Condition: Health Knowledge, Attitudes, Practice
Vaccine-Preventable Diseases
Intention
Adherence, Patient

Conditions: Official terms:
Vaccine-Preventable Diseases

Conditions: Keywords:
Human Papillomavirus Vaccination
Human Papillomavirus Cancer Screening
HPV Cancer Prevention
HPV Cancer Mitigation
Sexual and Reproductive Health
U.S.-Mexico Border Health
Behavioral Research
Community Engaged Research
Health Disparities
Health Inequities
Social Determinants of Health
Male
Female
Adult
Young Adult

Study type: Interventional

Study phase: N/A

Overall status: Recruiting

Study design:

Allocation: Randomized

Intervention model: Parallel Assignment

Intervention model description: A parallel trial design will be used to examine the effectiveness of the Culturally Tailored HPV Psychoeducational Multimedia Community Intervention. Community members who are HPV vaccine naïve or under-vaccinated (given vaccine recommendations) will be randomly assigned to one of two conditions: 1) experimental condition in which they receive the tailored multimedia intervention, and 2) active control condition in which they receive general/standard materials.

Primary purpose: Prevention

Masking: Double (Participant, Outcomes Assessor)

Masking description: - Participants [blinding]: participants will be randomly assigned to treatment and control groups, they will not be made aware of other participant's receipt of treatment or control materials.
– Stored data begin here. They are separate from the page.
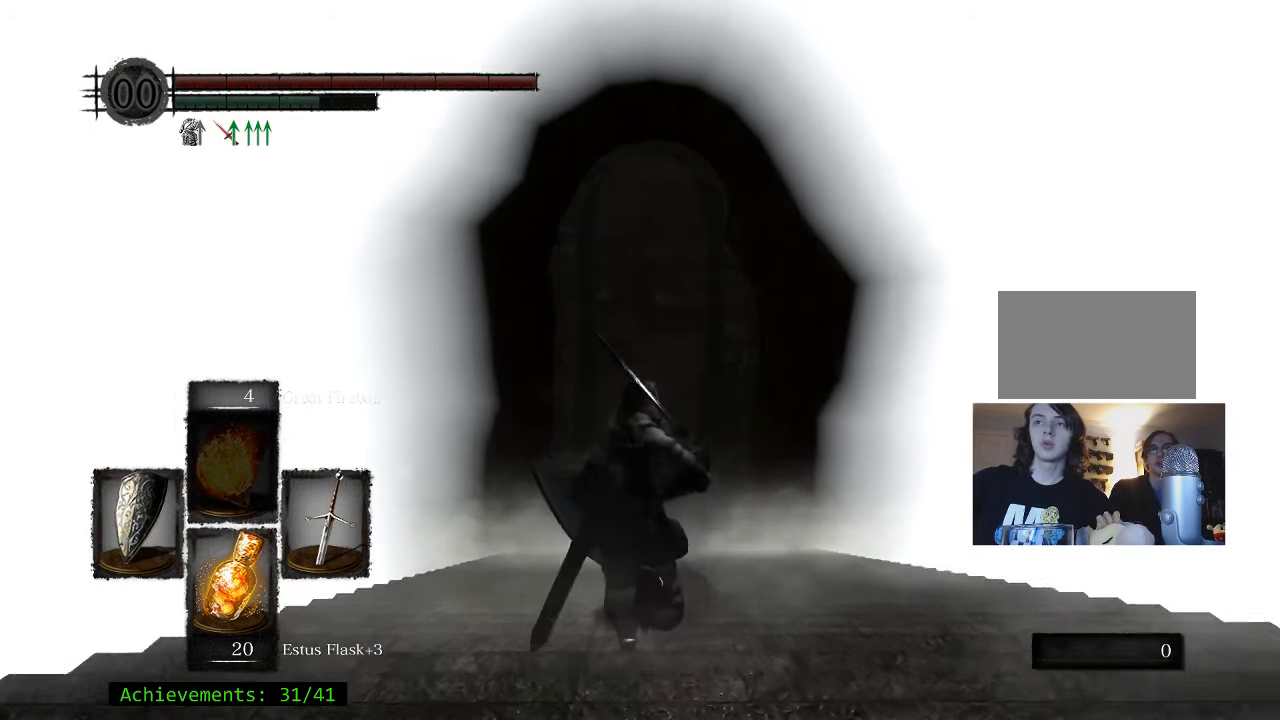
{"keys": ["space", "w"], "mouse": [], "events": []}
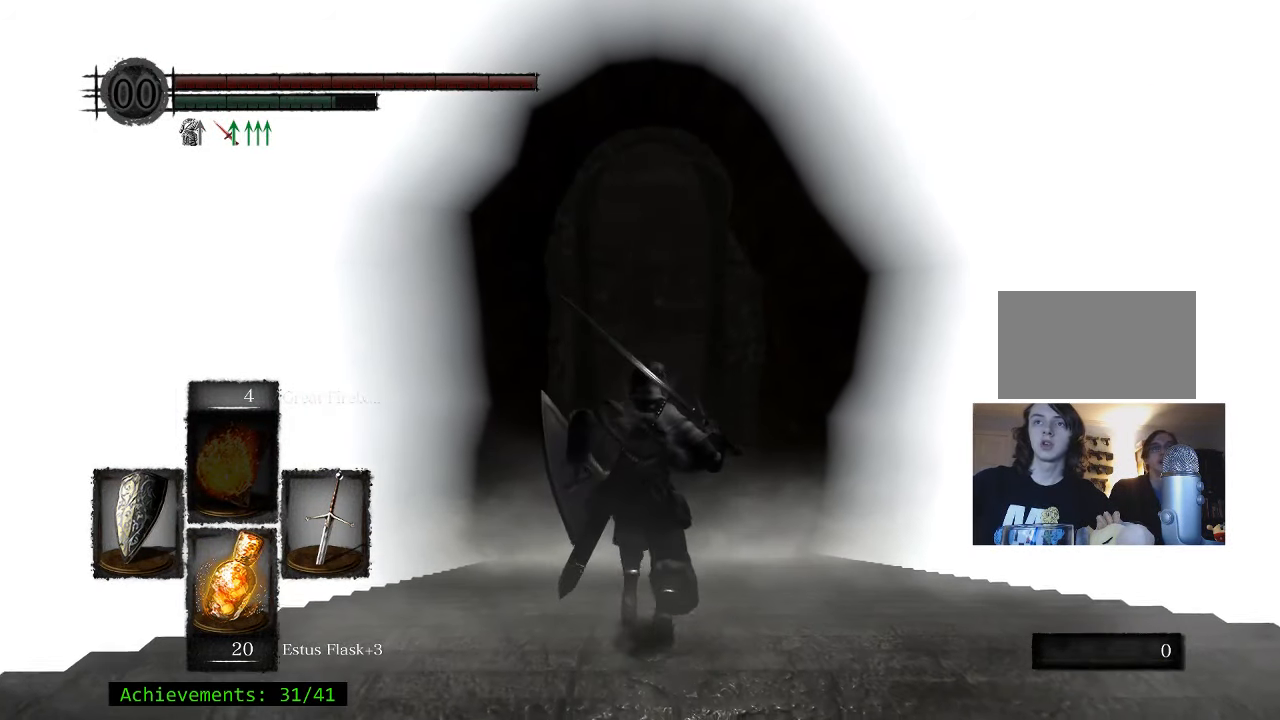
{"keys": ["space", "w"], "mouse": [], "events": []}
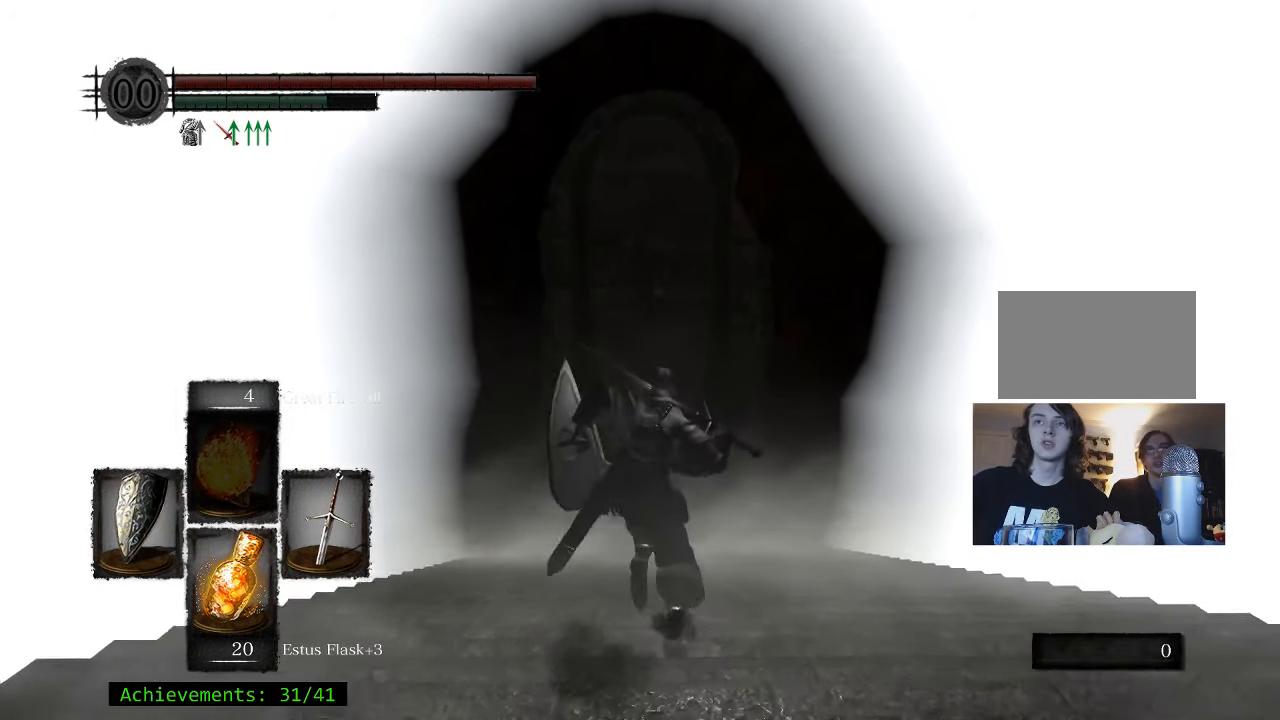
{"keys": ["space", "w"], "mouse": [], "events": [[183, "d", "down"], [333, "d", "up"]]}
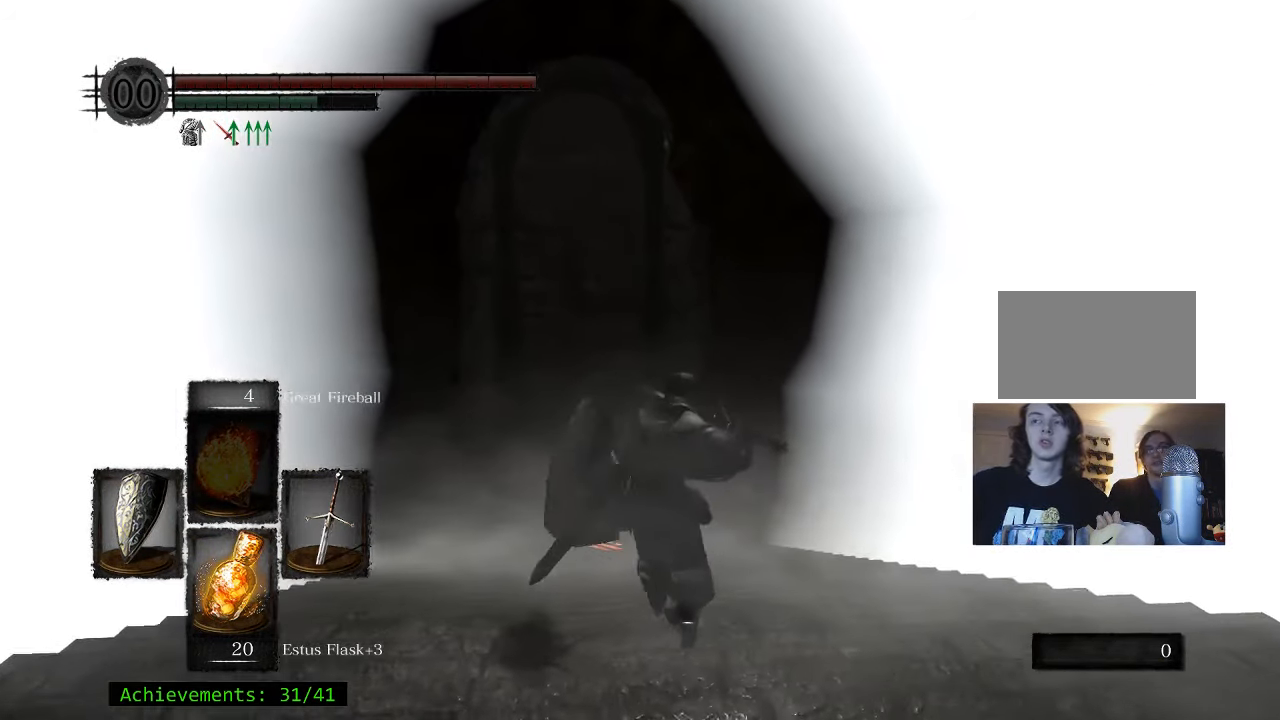
{"keys": ["space", "w"], "mouse": [], "events": []}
Participants will be asked not to discuss this project outside of the intervention; delivery of the intervention or other educational materials will be virtual, limiting the ability of participants to interact with one another during the study. - Outcome assessor [blinding]: to reduce bias in the implementation and assessment of the clinical trial, participant information and pre-post survey responses will be maintained separately from the assignment and delivery of the intervention.

Intervention:

Intervention type: Behavioral
Intervention name: Culturally Tailored Multimedia Psychoeducational HPV Intervention
Description: The culturally tailored multimedia psychoeducational intervention will involve audio and visual content and will be delivered in a bilingual fashion (English and Spanish) among adults 18-45 years-old.
Arm group label: Treatment

Intervention type: Behavioral
Intervention name: General HPV Multimedia Psychoeducational Control Group
Description: The general/publicly available multimedia intervention will involve audio and visual content and will be delivered in a bilingual fashion (English and Spanish) among adults 18-45 years-old.
Arm group label: Active Control

Summary: Community members ages 18 - 45 years old from the El Paso, Texas, U.S.-Mexico Border Region will be recruited to compare psychoeducational multimedia interventions focused on the human papillomavirus (HPV). Our hypothesis is that adults who view culturally tailored multimedia stories encouraging HPV vaccination will report higher vaccine uptake rates.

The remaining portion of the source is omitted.